Our hedge fund loved her because we liked healthy household balance sheets and wanted the banks to think beyond the next credit card statement. But that was a long time ago.

Now she’s taken to trashing Wall Street whenever she gets a chance, most recently going after Robinhood for helping to, in her words, “rig the system” when individual investors finally won a round.

Robinhood gave those day traders a place to pool their tiny positions into something more meaningful. They aren’t actually her people. She’s just looking for a rhetorical weapon.

Should the market rules be revised to protect Robinhood traders? How does that happen? The most obvious options would be to restrict their freedom to trade various classes of securities, possibly expanding the definition of accredited investor or something like that.

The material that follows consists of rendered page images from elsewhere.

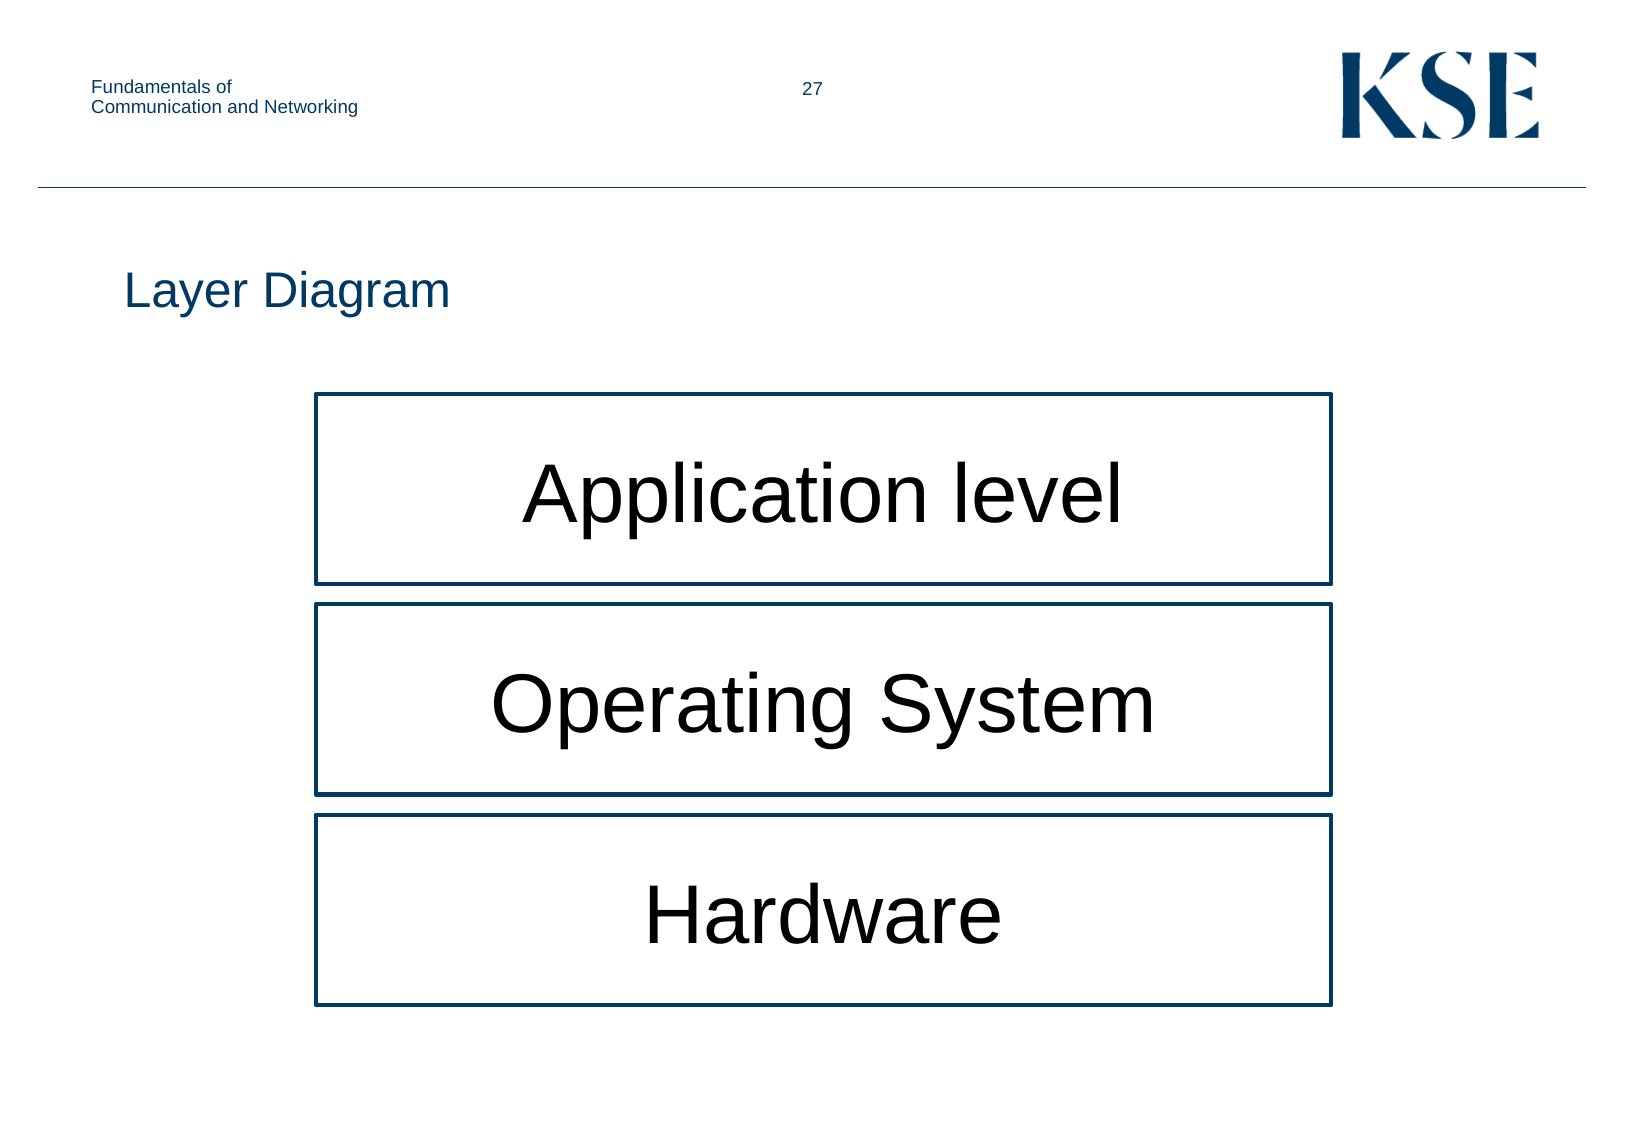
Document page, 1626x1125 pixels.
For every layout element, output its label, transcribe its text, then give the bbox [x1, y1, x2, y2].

picture [1342, 51, 1539, 139]
text_box Operating System [314, 602, 1333, 797]
text_box Application level [314, 392, 1333, 586]
list Fundamentals of Communication and Networking [76, 69, 379, 130]
text_box Hardware [314, 813, 1333, 1007]
list Layer Diagram [71, 256, 728, 347]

Maybe you’d need $1 million to trade penny stocks, certain options strategies or even buy on margin. But I don’t think so.

Recent decades have proved that the long trend is toward democratization in the market. Esoteric and arcane assets ultimately get scaled down to the retail trader.

Someone always finds a way. The evolution of trading from full-service commission brokerage through the discount platforms and now the no-fee apps proves that.

Even if a few apps go wrong and get legislated or regulated out of existence, stronger versions will ultimately take their place.

That’s the real signal behind all the Washington noise. Technology finds a way. The casino keeps innovating. There’s always a new game.

Self-directed traders can play and lose. With professional guidance, the odds get better.